Catherine Murphy is an adjunct professor at New York University’s Center for Global Affairs. Her documentary, “Maestra,” is about the Cuban literacy campaign.
After 20 years working to promote academic and cultural exchanges with Cuba, I would not have imagined that in 2014 the U.S. embargo would still be so solidly in place.
The granddaughter of an American raised on the island, I first traveled to Cuba to conduct research in 1992. I was investigating my family’s history and soon discovered the long, shared connection between Cuba and the United States. Our countries and people have influenced each other since before we each became nations. By the 1920s, U.S. citizens and companies owned the majority of land and property on the island. There was extensive trade and travel, and mutual influence in many spheres, including music, film, boxing, literature, architecture, theater and, of course, baseball.

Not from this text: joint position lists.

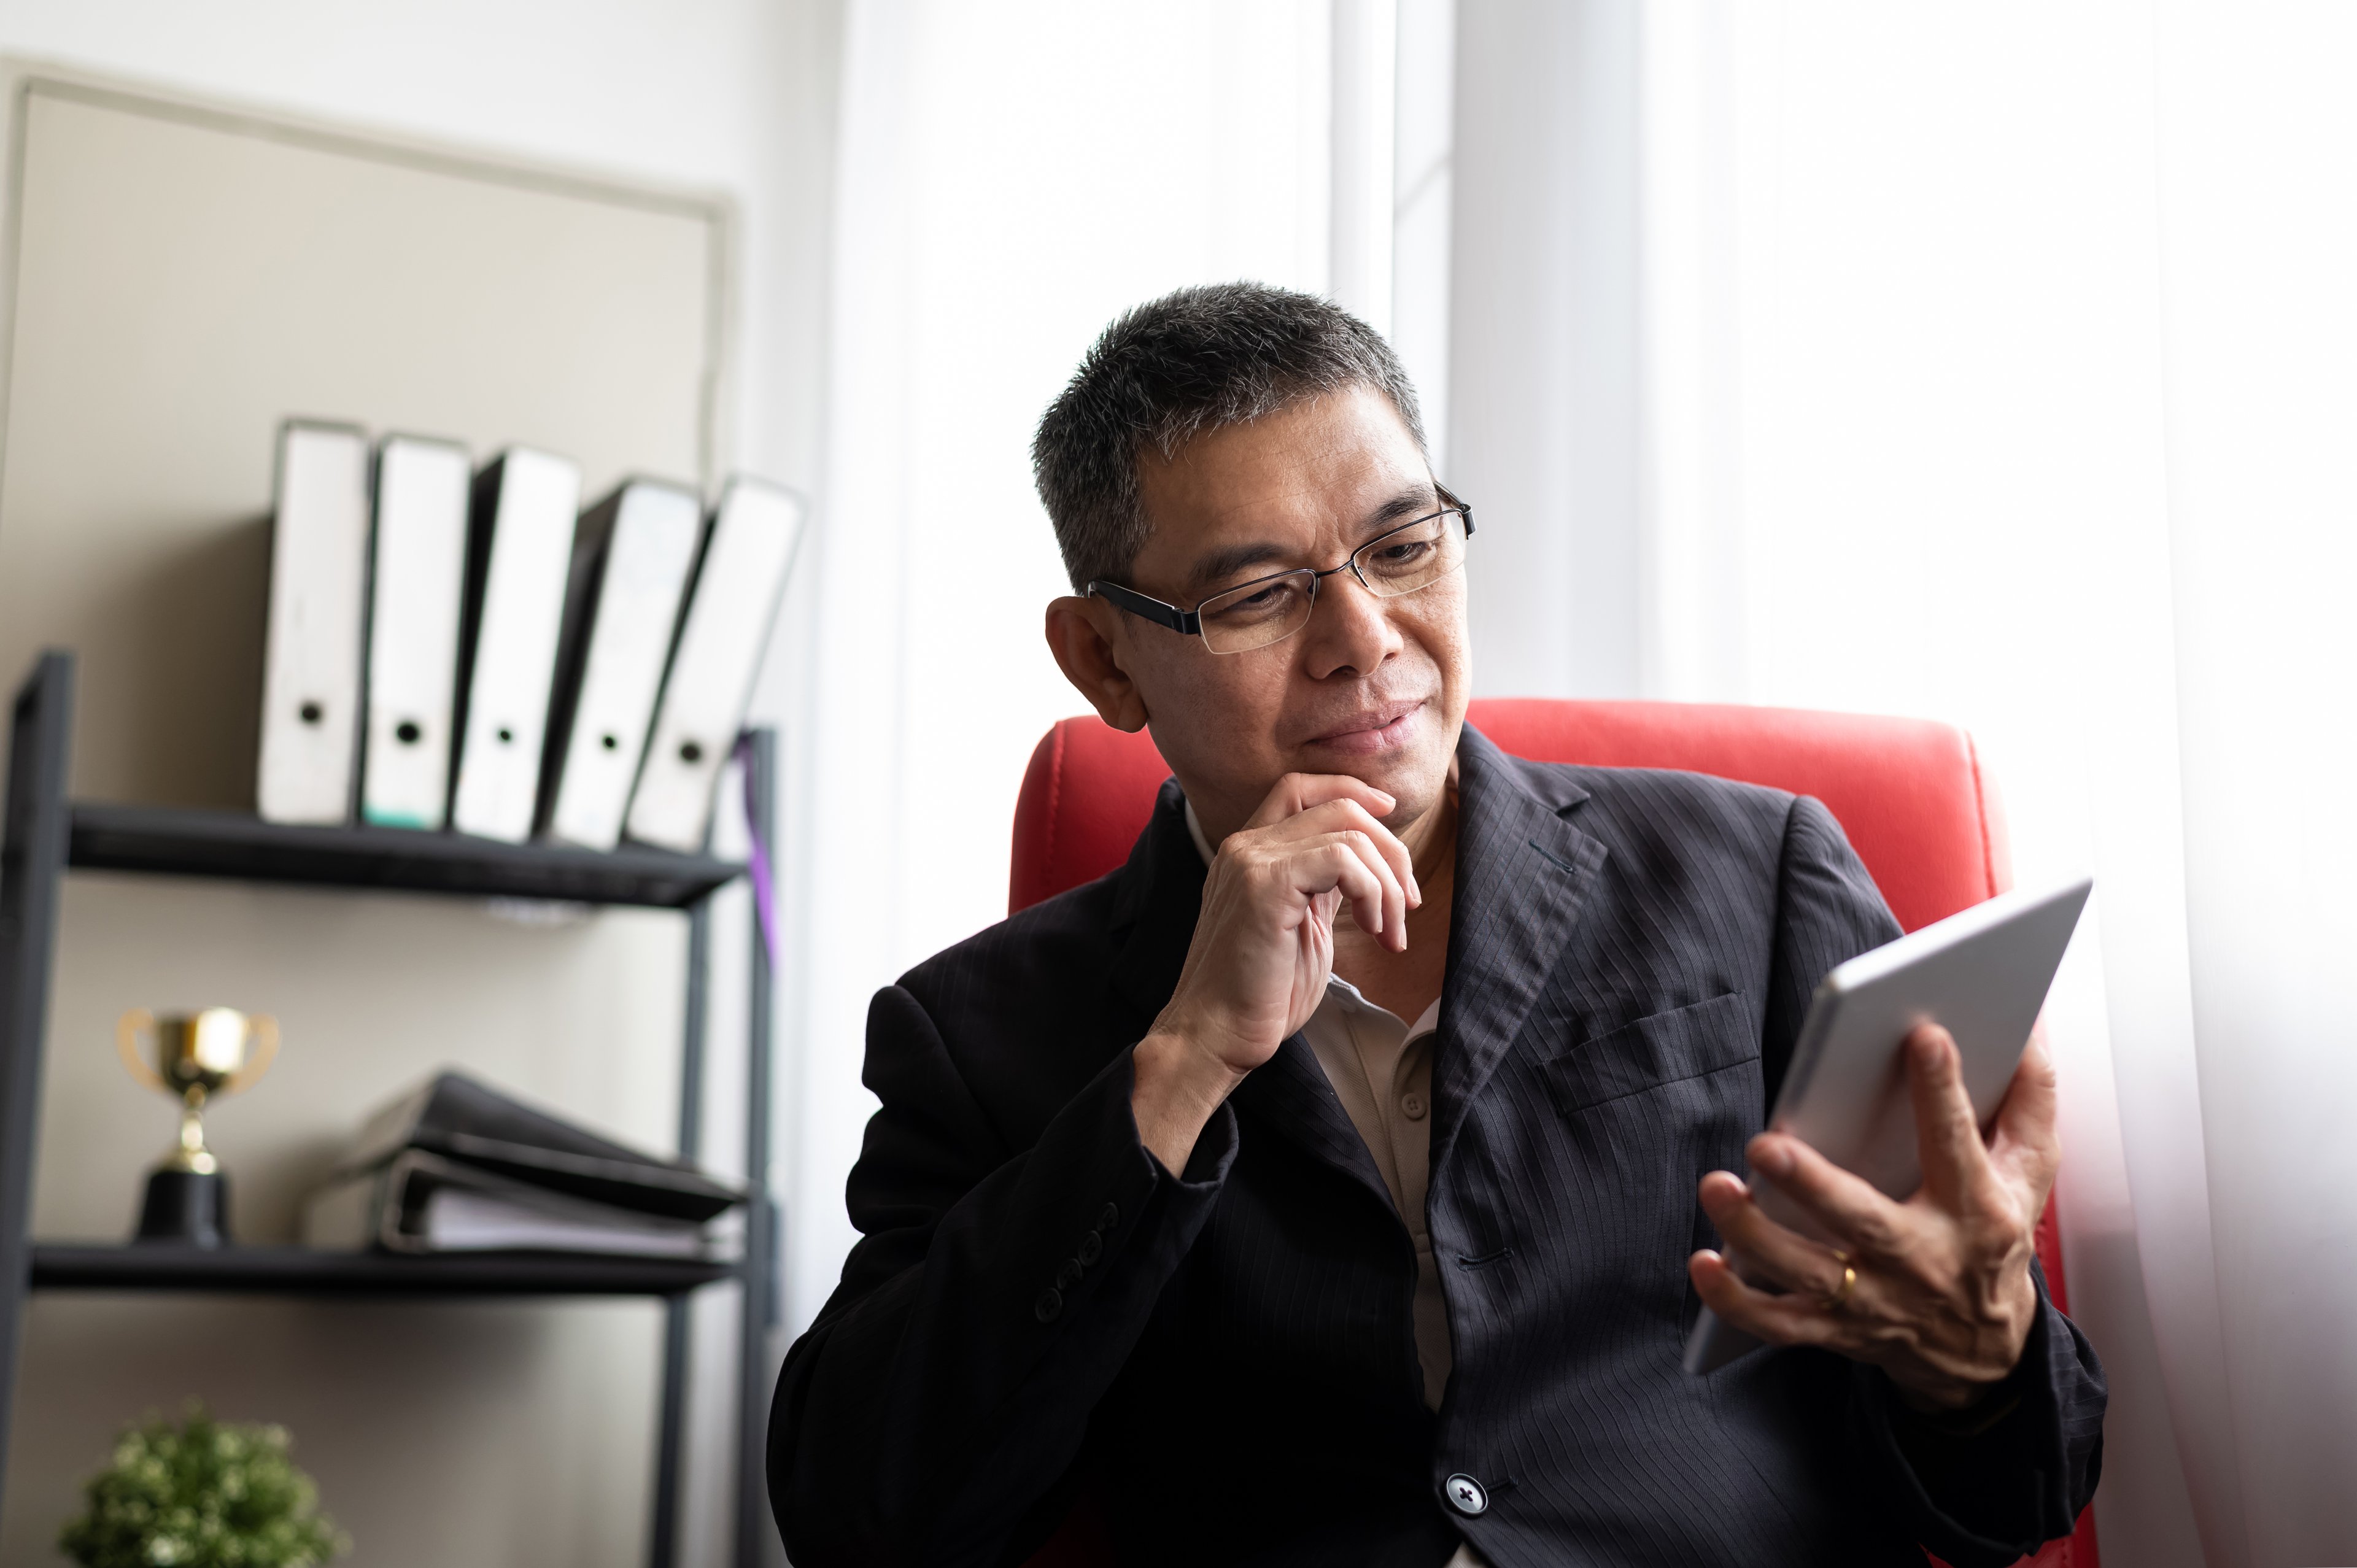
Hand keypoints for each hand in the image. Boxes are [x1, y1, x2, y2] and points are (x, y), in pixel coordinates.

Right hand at [1131, 773, 1420, 1170]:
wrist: (1217, 1035)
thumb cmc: (1261, 994)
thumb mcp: (1303, 925)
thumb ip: (1325, 886)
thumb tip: (1370, 864)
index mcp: (1251, 853)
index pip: (1301, 788)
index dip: (1351, 790)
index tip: (1390, 815)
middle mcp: (1245, 846)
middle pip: (1337, 805)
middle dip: (1390, 849)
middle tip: (1407, 904)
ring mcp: (1251, 861)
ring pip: (1348, 833)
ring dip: (1388, 883)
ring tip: (1389, 931)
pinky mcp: (1264, 885)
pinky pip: (1341, 859)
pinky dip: (1372, 891)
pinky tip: (1373, 930)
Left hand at [1687, 1024, 2058, 1411]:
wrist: (1985, 1351)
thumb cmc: (1996, 1237)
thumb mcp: (2031, 1170)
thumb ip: (2031, 1094)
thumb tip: (2027, 1022)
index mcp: (1976, 1209)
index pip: (1958, 1144)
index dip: (1943, 1092)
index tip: (1923, 1037)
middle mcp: (1922, 1258)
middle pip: (1864, 1220)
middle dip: (1813, 1185)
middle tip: (1766, 1143)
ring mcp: (1875, 1299)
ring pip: (1809, 1273)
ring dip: (1755, 1235)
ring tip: (1717, 1186)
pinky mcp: (1837, 1329)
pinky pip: (1778, 1325)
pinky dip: (1736, 1301)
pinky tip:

You could trace the beginnings of Latin Jazz to the moment Chano Pozo began to play with Dizzy Gillespie in the 1940s. Josephine Baker danced in Cuba. Nat King Cole recorded “Cole Español” in Cuba in 1958 with the great pianist Bebo Valdés. Cuban film has also caught the eye of great American directors and actors. Stephen Spielberg, Spike Lee and Benicio del Toro have been to the Havana Film Festival.
Expanding educational and cultural exchanges would benefit both nations. We have much to learn from Cuba – after a massive literacy campaign in 1961, they retain one of the best literacy levels in the hemisphere. They have also developed a highly successful hurricane response system and boast one of the most well-preserved submarine coral reefs on the planet, Jardines de la Reina, off the southern coast.
I’ve had the opportunity to take many American students to Cuba, and it’s always fascinating to see them rethink their initial notions. Cuba defies their stereotypes. Cuban people speak to them everywhere, in the classroom, the streets and on Havana’s Malecón. They are often openly critical of the government, to my students’ surprise. My students come from diverse backgrounds and political orientations, and they offer their own criticisms of the system there, but they also see Cuba opening. And they inevitably question our policy of punishment. Recently one of them, a public policy major, said to me: “My generation wants to move forward. Our current policy is an outdated, inhumane relic of the cold war.”
It’s high time for President Obama to exercise his executive authority to make changes toward normalization of relations with Cuba. Removing all travel restrictions would be a good place to start. Our cultures will be richer for it.